[Records provided Boundary: Start]
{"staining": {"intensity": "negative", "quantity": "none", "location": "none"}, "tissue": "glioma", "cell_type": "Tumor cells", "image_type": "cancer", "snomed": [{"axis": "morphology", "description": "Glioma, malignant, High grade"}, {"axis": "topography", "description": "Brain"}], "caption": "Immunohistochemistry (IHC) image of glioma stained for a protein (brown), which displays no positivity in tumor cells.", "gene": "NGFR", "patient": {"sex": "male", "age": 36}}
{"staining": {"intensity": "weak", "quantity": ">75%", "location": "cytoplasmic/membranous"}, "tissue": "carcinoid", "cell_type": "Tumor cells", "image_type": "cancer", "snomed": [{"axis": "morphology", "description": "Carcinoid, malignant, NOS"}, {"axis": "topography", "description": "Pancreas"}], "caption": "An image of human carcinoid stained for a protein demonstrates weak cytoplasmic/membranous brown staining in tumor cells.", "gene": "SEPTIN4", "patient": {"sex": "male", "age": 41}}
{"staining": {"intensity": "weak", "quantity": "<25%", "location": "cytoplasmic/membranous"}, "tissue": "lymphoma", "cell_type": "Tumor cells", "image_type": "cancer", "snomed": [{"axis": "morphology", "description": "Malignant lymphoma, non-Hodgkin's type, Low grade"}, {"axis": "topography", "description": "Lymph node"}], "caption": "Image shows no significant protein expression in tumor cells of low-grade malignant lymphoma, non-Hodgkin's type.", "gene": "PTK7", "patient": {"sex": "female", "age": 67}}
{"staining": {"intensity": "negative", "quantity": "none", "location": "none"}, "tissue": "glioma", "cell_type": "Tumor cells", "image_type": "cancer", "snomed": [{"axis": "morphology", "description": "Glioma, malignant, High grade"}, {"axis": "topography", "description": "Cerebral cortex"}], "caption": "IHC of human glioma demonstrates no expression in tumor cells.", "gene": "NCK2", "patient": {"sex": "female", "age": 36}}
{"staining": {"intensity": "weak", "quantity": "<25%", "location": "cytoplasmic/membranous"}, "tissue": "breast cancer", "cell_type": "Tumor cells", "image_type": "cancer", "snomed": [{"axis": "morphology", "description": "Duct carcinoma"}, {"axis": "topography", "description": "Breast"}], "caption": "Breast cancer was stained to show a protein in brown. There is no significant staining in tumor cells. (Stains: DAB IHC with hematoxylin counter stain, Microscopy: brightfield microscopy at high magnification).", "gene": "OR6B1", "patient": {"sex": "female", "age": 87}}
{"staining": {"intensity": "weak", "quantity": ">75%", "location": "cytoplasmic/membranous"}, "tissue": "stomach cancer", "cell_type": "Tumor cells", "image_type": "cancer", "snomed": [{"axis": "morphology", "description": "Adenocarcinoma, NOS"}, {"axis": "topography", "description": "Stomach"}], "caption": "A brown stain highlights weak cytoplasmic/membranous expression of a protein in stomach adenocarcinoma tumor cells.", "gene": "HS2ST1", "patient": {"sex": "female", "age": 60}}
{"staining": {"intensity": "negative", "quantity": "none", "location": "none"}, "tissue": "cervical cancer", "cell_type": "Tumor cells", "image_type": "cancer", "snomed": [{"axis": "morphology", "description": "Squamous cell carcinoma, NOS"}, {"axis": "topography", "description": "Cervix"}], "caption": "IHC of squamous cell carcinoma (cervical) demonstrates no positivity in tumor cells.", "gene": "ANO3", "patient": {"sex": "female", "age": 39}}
[Records provided Boundary: End]
# [Your assignment]
Copy each line from the entries above that has the word "expression" in it.

# [Response for this exercise]
{"staining": {"intensity": "weak", "quantity": "<25%", "location": "cytoplasmic/membranous"}, "tissue": "lymphoma", "cell_type": "Tumor cells", "image_type": "cancer", "snomed": [{"axis": "morphology", "description": "Malignant lymphoma, non-Hodgkin's type, Low grade"}, {"axis": "topography", "description": "Lymph node"}], "caption": "Image shows no significant protein expression in tumor cells of low-grade malignant lymphoma, non-Hodgkin's type.", "gene": "PTK7", "patient": {"sex": "female", "age": 67}}
{"staining": {"intensity": "negative", "quantity": "none", "location": "none"}, "tissue": "glioma", "cell_type": "Tumor cells", "image_type": "cancer", "snomed": [{"axis": "morphology", "description": "Glioma, malignant, High grade"}, {"axis": "topography", "description": "Cerebral cortex"}], "caption": "IHC of human glioma demonstrates no expression in tumor cells.", "gene": "NCK2", "patient": {"sex": "female", "age": 36}}
{"staining": {"intensity": "weak", "quantity": ">75%", "location": "cytoplasmic/membranous"}, "tissue": "stomach cancer", "cell_type": "Tumor cells", "image_type": "cancer", "snomed": [{"axis": "morphology", "description": "Adenocarcinoma, NOS"}, {"axis": "topography", "description": "Stomach"}], "caption": "A brown stain highlights weak cytoplasmic/membranous expression of a protein in stomach adenocarcinoma tumor cells.", "gene": "HS2ST1", "patient": {"sex": "female", "age": 60}}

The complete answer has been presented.